◆ WORK ORDER: Go through the listing below and gather every line with the word "LTER".

◆ RECORDS SUPPLIED:
____
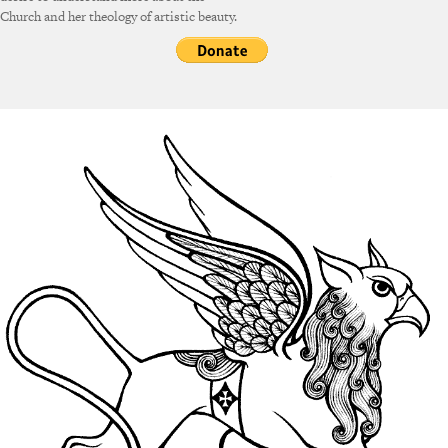
Church and her theology of artistic beauty.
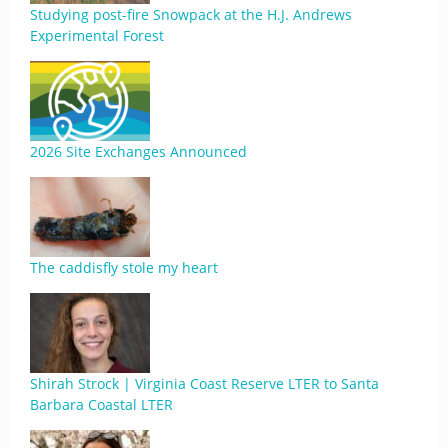
Studying post-fire Snowpack at the H.J. Andrews
Experimental Forest
2026 Site Exchanges Announced
The caddisfly stole my heart
Shirah Strock | Virginia Coast Reserve LTER to Santa
Barbara Coastal LTER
____
◆ ANSWER SPACE:
Shirah Strock | Virginia Coast Reserve LTER to Santa
Barbara Coastal LTER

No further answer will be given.